フネや乗り手にも優しい? 「テンダーボート」 【海の道具】
よく省略されて「テンダー」と言い表すことが多いのですがが、正式には「テンダーボート」といいいます。
ボートに搭載しておいて、海岸に上陸するときや、陸から離れたところに停泊しているボートに乗り移るときなどに利用するための小型のボートで、ランチなどと呼ぶこともあるそうです。
本船(大型船)などでは救難艇も兼ねていたり、エンジンを搭載したものもありますが、小型ボート用のテンダーはそこまで大掛かりなものではありません。何より収まりが良いことが重要な条件になります。そのため、分割式や組み立て式、ゴムボートを代用することもあります。
一番使用する場面が多いのは、桟橋のない砂浜や小島なんかに上陸するときでしょう。
船底にキールのついたクルーザーヨットはもちろん、ボートでも潮の満ち引きは気になるし、船底が海底についてしまうと大ごとだから、あまり浅いところには停泊できません。かといって、水深のある沖に止めて海岸まで泳いでいくのもなんだし、荷物などあれば無理な相談。そこで活躍するのがテンダーボートというわけです。
十五少年漂流記や椎名誠の焚火生活に憧れた世代にとって、無人島やボートでしか辿り着けない砂浜は夢の世界を現実に体験できるユートピアかもしれません。そんな夢を叶えるためにボートを購入しようと考えたオーナーさんもいるんじゃないかと思います。そんな夢を実行するにはテンダーボートが必需品となります。
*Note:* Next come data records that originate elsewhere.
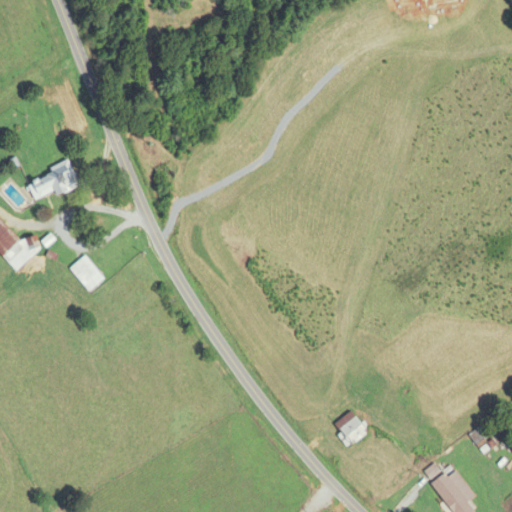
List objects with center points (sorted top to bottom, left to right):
building: (202, 12)
building: (51, 183)
road: (64, 225)
building: (17, 248)
building: (86, 274)
road: (183, 274)
building: (350, 428)
building: (431, 472)
building: (449, 495)
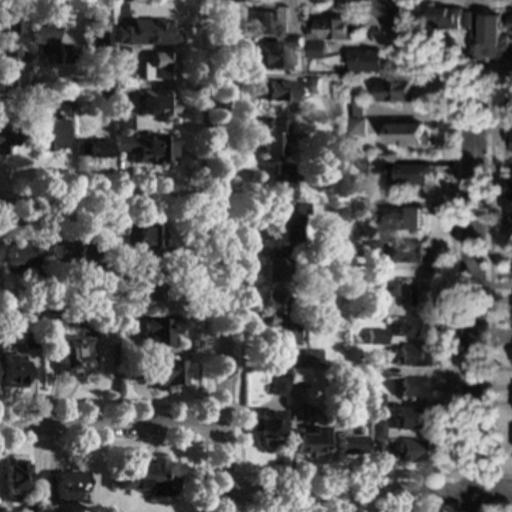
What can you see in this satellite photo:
road: (393, 0)
road: (217, 2)
building: (508, 17)
building: (444, 18)
building: (448, 19)
building: (467, 20)
building: (267, 23)
building: (270, 24)
building: (510, 24)
building: (334, 30)
building: (95, 31)
building: (333, 31)
building: (41, 33)
building: (145, 33)
building: (94, 35)
building: (144, 35)
building: (7, 39)
building: (42, 39)
building: (491, 39)
building: (7, 41)
building: (294, 44)
building: (489, 47)
building: (316, 50)
building: (315, 52)
building: (122, 55)
building: (267, 56)
building: (122, 57)
building: (267, 57)
building: (369, 61)
building: (36, 62)
building: (368, 63)
building: (158, 68)
building: (156, 69)
building: (102, 79)
building: (20, 80)
building: (21, 81)
building: (313, 86)
building: (312, 87)
building: (273, 91)
building: (394, 92)
building: (273, 93)
road: (200, 94)
building: (393, 94)
building: (64, 103)
building: (104, 103)
building: (156, 103)
building: (60, 104)
building: (153, 105)
building: (509, 106)
building: (510, 106)
building: (354, 109)
building: (354, 110)
building: (120, 123)
building: (120, 125)
building: (356, 127)
building: (355, 128)
building: (408, 134)
building: (48, 136)
building: (407, 136)
building: (508, 137)
building: (271, 139)
building: (272, 140)
building: (509, 140)
building: (4, 141)
building: (45, 141)
building: (2, 142)
building: (147, 148)
building: (146, 149)
building: (93, 150)
building: (90, 151)
building: (357, 166)
building: (356, 168)
building: (412, 174)
building: (411, 175)
building: (281, 180)
building: (280, 183)
building: (508, 192)
road: (110, 199)
building: (355, 212)
building: (284, 213)
road: (57, 214)
building: (407, 218)
building: (283, 221)
building: (406, 221)
building: (510, 232)
road: (472, 233)
building: (280, 234)
building: (147, 239)
building: (148, 243)
building: (58, 250)
building: (367, 251)
building: (56, 252)
building: (369, 252)
building: (403, 253)
building: (402, 254)
building: (90, 255)
road: (220, 256)
building: (17, 257)
building: (17, 258)
building: (274, 266)
building: (269, 270)
building: (89, 276)
building: (143, 282)
building: (33, 284)
building: (386, 289)
building: (335, 290)
building: (386, 291)
building: (147, 292)
building: (418, 294)
building: (416, 296)
building: (270, 302)
building: (273, 307)
building: (50, 308)
building: (415, 328)
building: (414, 330)
building: (155, 332)
building: (154, 333)
building: (374, 337)
building: (278, 338)
building: (274, 342)
building: (372, 342)
building: (30, 343)
building: (415, 356)
building: (73, 357)
building: (307, 357)
building: (71, 358)
building: (413, 358)
building: (306, 360)
building: (377, 369)
building: (374, 370)
building: (11, 371)
building: (10, 373)
building: (154, 374)
building: (162, 375)
building: (293, 376)
building: (292, 377)
building: (338, 386)
building: (275, 387)
building: (415, 387)
building: (275, 389)
building: (413, 389)
building: (374, 401)
building: (374, 403)
building: (309, 412)
building: (411, 419)
building: (411, 422)
road: (110, 425)
road: (202, 425)
building: (264, 427)
building: (264, 429)
building: (375, 432)
building: (375, 438)
road: (135, 443)
building: (307, 443)
building: (305, 444)
building: (348, 445)
building: (347, 446)
building: (373, 451)
building: (412, 452)
building: (411, 453)
road: (490, 473)
road: (313, 475)
building: (147, 477)
building: (147, 480)
building: (12, 481)
building: (12, 482)
building: (67, 487)
building: (68, 487)
road: (238, 492)
road: (294, 495)
road: (438, 495)
road: (238, 510)
road: (490, 510)
road: (501, 512)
また、テンダーボートは緊急時の補修メンテナンスにも威力を発揮してくれるときがあります。例えば船外機にロープなどを巻き付けてしまった時なども、テンダーボートに乗り込めば、チルトアップ(船外機を傾けてプロペラ部分を水上に上げる)した船外機から容易にロープを外すことが可能です。
つまり小さくて小回りの利くテンダーボートは、母船にとって、優しいテンダーなボート、と言える。それが語源ってわけじゃありませんが。